=== WORK TO COMPLETE ===
Put every one of the records below into a two-column CSV with the headers field and value. Give each line of every record its own row, with the field name and its entry each in one quoted field and any line breaks turned into spaces.

───── INPUT ─────

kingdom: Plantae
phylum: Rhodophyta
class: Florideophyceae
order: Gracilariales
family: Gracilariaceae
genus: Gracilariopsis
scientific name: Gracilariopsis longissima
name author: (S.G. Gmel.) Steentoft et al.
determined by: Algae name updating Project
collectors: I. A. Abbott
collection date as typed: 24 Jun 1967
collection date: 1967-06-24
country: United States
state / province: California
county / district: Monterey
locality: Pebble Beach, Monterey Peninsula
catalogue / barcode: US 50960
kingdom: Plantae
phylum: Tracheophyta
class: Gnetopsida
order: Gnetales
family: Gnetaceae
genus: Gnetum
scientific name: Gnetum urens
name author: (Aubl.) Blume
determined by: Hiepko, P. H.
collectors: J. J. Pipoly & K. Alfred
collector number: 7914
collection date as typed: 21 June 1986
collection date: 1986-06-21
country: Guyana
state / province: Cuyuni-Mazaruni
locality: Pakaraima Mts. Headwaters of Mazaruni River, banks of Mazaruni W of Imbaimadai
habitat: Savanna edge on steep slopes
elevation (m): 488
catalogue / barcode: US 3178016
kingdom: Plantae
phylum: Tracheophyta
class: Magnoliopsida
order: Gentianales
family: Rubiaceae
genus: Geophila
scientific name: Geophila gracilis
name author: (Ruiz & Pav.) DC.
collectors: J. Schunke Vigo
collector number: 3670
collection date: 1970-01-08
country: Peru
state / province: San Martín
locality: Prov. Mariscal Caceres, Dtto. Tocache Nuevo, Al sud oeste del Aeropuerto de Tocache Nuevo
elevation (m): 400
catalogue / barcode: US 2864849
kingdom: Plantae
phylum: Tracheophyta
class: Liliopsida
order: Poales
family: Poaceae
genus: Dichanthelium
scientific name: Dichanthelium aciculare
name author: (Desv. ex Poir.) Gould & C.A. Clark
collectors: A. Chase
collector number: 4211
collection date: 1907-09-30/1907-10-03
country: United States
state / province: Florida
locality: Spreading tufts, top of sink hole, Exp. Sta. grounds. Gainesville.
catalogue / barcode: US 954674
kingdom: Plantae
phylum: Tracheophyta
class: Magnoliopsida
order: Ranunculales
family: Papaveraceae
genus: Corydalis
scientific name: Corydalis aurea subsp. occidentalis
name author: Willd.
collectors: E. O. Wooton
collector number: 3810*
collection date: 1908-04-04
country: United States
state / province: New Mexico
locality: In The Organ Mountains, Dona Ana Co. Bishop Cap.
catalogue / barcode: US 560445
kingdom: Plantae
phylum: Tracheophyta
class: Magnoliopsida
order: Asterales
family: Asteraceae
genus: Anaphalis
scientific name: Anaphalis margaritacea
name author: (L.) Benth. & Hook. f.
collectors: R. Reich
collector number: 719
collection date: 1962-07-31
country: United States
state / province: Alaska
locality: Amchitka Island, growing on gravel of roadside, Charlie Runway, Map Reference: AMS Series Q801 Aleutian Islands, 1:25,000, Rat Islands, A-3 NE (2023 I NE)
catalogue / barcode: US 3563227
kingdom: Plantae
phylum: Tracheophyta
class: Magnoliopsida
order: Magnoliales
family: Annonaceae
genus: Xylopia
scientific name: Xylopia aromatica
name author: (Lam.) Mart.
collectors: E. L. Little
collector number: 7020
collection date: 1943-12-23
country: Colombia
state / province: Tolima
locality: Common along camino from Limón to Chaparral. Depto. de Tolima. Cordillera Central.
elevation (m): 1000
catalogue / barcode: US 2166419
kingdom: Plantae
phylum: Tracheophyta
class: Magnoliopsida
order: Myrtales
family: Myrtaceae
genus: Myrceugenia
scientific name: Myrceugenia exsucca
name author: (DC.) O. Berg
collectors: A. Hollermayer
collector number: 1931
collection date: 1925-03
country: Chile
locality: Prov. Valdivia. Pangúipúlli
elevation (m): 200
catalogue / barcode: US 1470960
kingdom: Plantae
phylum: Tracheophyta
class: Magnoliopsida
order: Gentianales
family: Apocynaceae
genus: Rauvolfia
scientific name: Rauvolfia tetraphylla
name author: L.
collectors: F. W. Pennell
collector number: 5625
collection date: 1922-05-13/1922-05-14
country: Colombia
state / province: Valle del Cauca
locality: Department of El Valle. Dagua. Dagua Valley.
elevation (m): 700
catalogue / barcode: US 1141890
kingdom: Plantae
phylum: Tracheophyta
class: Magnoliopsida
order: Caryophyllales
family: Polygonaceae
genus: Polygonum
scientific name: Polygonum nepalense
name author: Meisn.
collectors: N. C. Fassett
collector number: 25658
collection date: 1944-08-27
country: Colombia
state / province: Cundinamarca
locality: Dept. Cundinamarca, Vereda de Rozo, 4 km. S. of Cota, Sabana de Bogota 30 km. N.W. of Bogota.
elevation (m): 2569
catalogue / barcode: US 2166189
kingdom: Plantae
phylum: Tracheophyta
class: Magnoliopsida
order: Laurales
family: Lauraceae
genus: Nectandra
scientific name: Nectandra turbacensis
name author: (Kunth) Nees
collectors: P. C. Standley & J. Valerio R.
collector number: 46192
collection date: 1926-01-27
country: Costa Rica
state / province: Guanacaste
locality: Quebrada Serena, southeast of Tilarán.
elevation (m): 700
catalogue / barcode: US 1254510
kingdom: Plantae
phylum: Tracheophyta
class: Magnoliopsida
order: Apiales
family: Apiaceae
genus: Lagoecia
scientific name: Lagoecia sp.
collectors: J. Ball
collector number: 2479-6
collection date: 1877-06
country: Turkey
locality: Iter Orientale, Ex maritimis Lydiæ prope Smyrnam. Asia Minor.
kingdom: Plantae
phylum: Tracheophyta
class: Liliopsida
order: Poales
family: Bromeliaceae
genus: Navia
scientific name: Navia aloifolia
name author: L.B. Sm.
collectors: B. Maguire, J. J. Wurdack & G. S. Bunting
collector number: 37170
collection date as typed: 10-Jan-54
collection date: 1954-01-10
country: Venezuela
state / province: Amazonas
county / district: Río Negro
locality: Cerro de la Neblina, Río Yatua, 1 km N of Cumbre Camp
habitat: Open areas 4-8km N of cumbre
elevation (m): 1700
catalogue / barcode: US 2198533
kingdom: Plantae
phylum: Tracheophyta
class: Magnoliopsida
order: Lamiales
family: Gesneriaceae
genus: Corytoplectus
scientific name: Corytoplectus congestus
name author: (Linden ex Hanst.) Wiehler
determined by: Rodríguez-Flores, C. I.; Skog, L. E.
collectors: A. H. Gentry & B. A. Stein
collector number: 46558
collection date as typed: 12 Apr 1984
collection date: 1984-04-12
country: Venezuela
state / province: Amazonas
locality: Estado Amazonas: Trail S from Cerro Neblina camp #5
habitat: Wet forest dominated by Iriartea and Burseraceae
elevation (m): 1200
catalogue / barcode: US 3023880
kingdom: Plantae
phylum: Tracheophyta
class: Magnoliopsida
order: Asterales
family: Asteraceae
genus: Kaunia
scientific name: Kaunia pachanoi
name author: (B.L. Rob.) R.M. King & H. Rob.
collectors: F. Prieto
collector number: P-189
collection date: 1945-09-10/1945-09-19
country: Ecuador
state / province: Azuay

─────

=== FINISHED TASK ===
field,value
"kingdom:","Plantae"
"phylum:","Rhodophyta"
"class:","Florideophyceae"
"order:","Gracilariales"
"family:","Gracilariaceae"
"genus:","Gracilariopsis"
"scientific name:","Gracilariopsis longissima"
"name author:","(S.G. Gmel.) Steentoft et al."
"determined by:","Algae name updating Project"
"collectors:","I. A. Abbott"
"collection date as typed:","24 Jun 1967"
"collection date:","1967-06-24"
"country:","United States"
"state / province:","California"
"county / district:","Monterey"
"locality:","Pebble Beach, Monterey Peninsula"
"catalogue / barcode:","US 50960"
"kingdom:","Plantae"
"phylum:","Tracheophyta"
"class:","Gnetopsida"
"order:","Gnetales"
"family:","Gnetaceae"
"genus:","Gnetum"
"scientific name:","Gnetum urens"
"name author:","(Aubl.) Blume"
"determined by:","Hiepko, P. H."
"collectors:","J. J. Pipoly & K. Alfred"
"collector number:","7914"
"collection date as typed:","21 June 1986"
"collection date:","1986-06-21"
"country:","Guyana"
"state / province:","Cuyuni-Mazaruni"
"locality:","Pakaraima Mts. Headwaters of Mazaruni River, banks of Mazaruni W of Imbaimadai"
"habitat:","Savanna edge on steep slopes"
"elevation (m):","488"
"catalogue / barcode:","US 3178016"
"kingdom:","Plantae"
"phylum:","Tracheophyta"
"class:","Magnoliopsida"
"order:","Gentianales"
"family:","Rubiaceae"
"genus:","Geophila"
"scientific name:","Geophila gracilis"
"name author:","(Ruiz & Pav.) DC."
"collectors:","J. Schunke Vigo"
"collector number:","3670"
"collection date:","1970-01-08"
"country:","Peru"
"state / province:","San Martín"
"locality:","Prov. Mariscal Caceres, Dtto. Tocache Nuevo, Al sud oeste del Aeropuerto de Tocache Nuevo"
"elevation (m):","400"
"catalogue / barcode:","US 2864849"
"kingdom:","Plantae"
"phylum:","Tracheophyta"
"class:","Liliopsida"
"order:","Poales"
"family:","Poaceae"
"genus:","Dichanthelium"
"scientific name:","Dichanthelium aciculare"
"name author:","(Desv. ex Poir.) Gould & C.A. Clark"
"collectors:","A. Chase"
"collector number:","4211"
"collection date:","1907-09-30/1907-10-03"
"country:","United States"
"state / province:","Florida"
"locality:","Spreading tufts, top of sink hole, Exp. Sta. grounds. Gainesville."
"catalogue / barcode:","US 954674"
"kingdom:","Plantae"
"phylum:","Tracheophyta"
"class:","Magnoliopsida"
"order:","Ranunculales"
"family:","Papaveraceae"
"genus:","Corydalis"
"scientific name:","Corydalis aurea subsp. occidentalis"
"name author:","Willd."
"collectors:","E. O. Wooton"
"collector number:","3810*"
"collection date:","1908-04-04"
"country:","United States"
"state / province:","New Mexico"
"locality:","In The Organ Mountains, Dona Ana Co. Bishop Cap."
"catalogue / barcode:","US 560445"
"kingdom:","Plantae"
"phylum:","Tracheophyta"
"class:","Magnoliopsida"
"order:","Asterales"
"family:","Asteraceae"
"genus:","Anaphalis"
"scientific name:","Anaphalis margaritacea"
"name author:","(L.) Benth. & Hook. f."
"collectors:","R. Reich"
"collector number:","719"
"collection date:","1962-07-31"
"country:","United States"
"state / province:","Alaska"
"locality:","Amchitka Island, growing on gravel of roadside, Charlie Runway, Map Reference: AMS Series Q801 Aleutian Islands, 1:25,000, Rat Islands, A-3 NE (2023 I NE)"
"catalogue / barcode:","US 3563227"
"kingdom:","Plantae"
"phylum:","Tracheophyta"
"class:","Magnoliopsida"
"order:","Magnoliales"
"family:","Annonaceae"
"genus:","Xylopia"
"scientific name:","Xylopia aromatica"
"name author:","(Lam.) Mart."
"collectors:","E. L. Little"
"collector number:","7020"
"collection date:","1943-12-23"
"country:","Colombia"
"state / province:","Tolima"
"locality:","Common along camino from Limón to Chaparral. Depto. de Tolima. Cordillera Central."
"elevation (m):","1000"
"catalogue / barcode:","US 2166419"
"kingdom:","Plantae"
"phylum:","Tracheophyta"
"class:","Magnoliopsida"
"order:","Myrtales"
"family:","Myrtaceae"
"genus:","Myrceugenia"
"scientific name:","Myrceugenia exsucca"
"name author:","(DC.) O. Berg"
"collectors:","A. Hollermayer"
"collector number:","1931"
"collection date:","1925-03"
"country:","Chile"
"locality:","Prov. Valdivia. Pangúipúlli"
"elevation (m):","200"
"catalogue / barcode:","US 1470960"
"kingdom:","Plantae"
"phylum:","Tracheophyta"
"class:","Magnoliopsida"
"order:","Gentianales"
"family:","Apocynaceae"
"genus:","Rauvolfia"
"scientific name:","Rauvolfia tetraphylla"
"name author:","L."
"collectors:","F. W. Pennell"
"collector number:","5625"
"collection date:","1922-05-13/1922-05-14"
"country:","Colombia"
"state / province:","Valle del Cauca"
"locality:","Department of El Valle. Dagua. Dagua Valley."
"elevation (m):","700"
"catalogue / barcode:","US 1141890"
"kingdom:","Plantae"
"phylum:","Tracheophyta"
"class:","Magnoliopsida"
"order:","Caryophyllales"
"family:","Polygonaceae"
"genus:","Polygonum"
"scientific name:","Polygonum nepalense"
"name author:","Meisn."
"collectors:","N. C. Fassett"
"collector number:","25658"
"collection date:","1944-08-27"
"country:","Colombia"
"state / province:","Cundinamarca"
"locality:","Dept. Cundinamarca, Vereda de Rozo, 4 km. S. of Cota, Sabana de Bogota 30 km. N.W. of Bogota."
"elevation (m):","2569"
"catalogue / barcode:","US 2166189"
"kingdom:","Plantae"
"phylum:","Tracheophyta"
"class:","Magnoliopsida"
"order:","Laurales"
"family:","Lauraceae"
"genus:","Nectandra"
"scientific name:","Nectandra turbacensis"
"name author:","(Kunth) Nees"
"collectors:","P. C. Standley & J. Valerio R."
"collector number:","46192"
"collection date:","1926-01-27"
"country:","Costa Rica"
"state / province:","Guanacaste"
"locality:","Quebrada Serena, southeast of Tilarán."
"elevation (m):","700"
"catalogue / barcode:","US 1254510"
"kingdom:","Plantae"
"phylum:","Tracheophyta"
"class:","Magnoliopsida"
"order:","Apiales"
"family:","Apiaceae"
"genus:","Lagoecia"
"scientific name:","Lagoecia sp."
"collectors:","J. Ball"
"collector number:","2479-6"
"collection date:","1877-06"
"country:","Turkey"
"locality:","Iter Orientale, Ex maritimis Lydiæ prope Smyrnam. Asia Minor."
"kingdom:","Plantae"
"phylum:","Tracheophyta"
"class:","Liliopsida"
"order:","Poales"
"family:","Bromeliaceae"
"genus:","Navia"
"scientific name:","Navia aloifolia"
"name author:","L.B. Sm."
"collectors:","B. Maguire, J. J. Wurdack & G. S. Bunting"
"collector number:","37170"
"collection date as typed:","10-Jan-54"
"collection date:","1954-01-10"
"country:","Venezuela"
"state / province:","Amazonas"
"county / district:","Río Negro"
"locality:","Cerro de la Neblina, Río Yatua, 1 km N of Cumbre Camp"
"habitat:","Open areas 4-8km N of cumbre"
"elevation (m):","1700"
"catalogue / barcode:","US 2198533"
"kingdom:","Plantae"
"phylum:","Tracheophyta"
"class:","Magnoliopsida"
"order:","Lamiales"
"family:","Gesneriaceae"
"genus:","Corytoplectus"
"scientific name:","Corytoplectus congestus"
"name author:","(Linden ex Hanst.) Wiehler"
"determined by:","Rodríguez-Flores, C. I.; Skog, L. E."
"collectors:","A. H. Gentry & B. A. Stein"
"collector number:","46558"
"collection date as typed:","12 Apr 1984"
"collection date:","1984-04-12"
"country:","Venezuela"
"state / province:","Amazonas"
"locality:","Estado Amazonas: Trail S from Cerro Neblina camp #5"
"habitat:","Wet forest dominated by Iriartea and Burseraceae"
"elevation (m):","1200"
"catalogue / barcode:","US 3023880"
"kingdom:","Plantae"
"phylum:","Tracheophyta"
"class:","Magnoliopsida"
"order:","Asterales"
"family:","Asteraceae"
"genus:","Kaunia"
"scientific name:","Kaunia pachanoi"
"name author:","(B.L. Rob.) R.M. King & H. Rob."
"collectors:","F. Prieto"
"collector number:","P-189"
"collection date:","1945-09-10/1945-09-19"
"country:","Ecuador"
"state / province:","Azuay"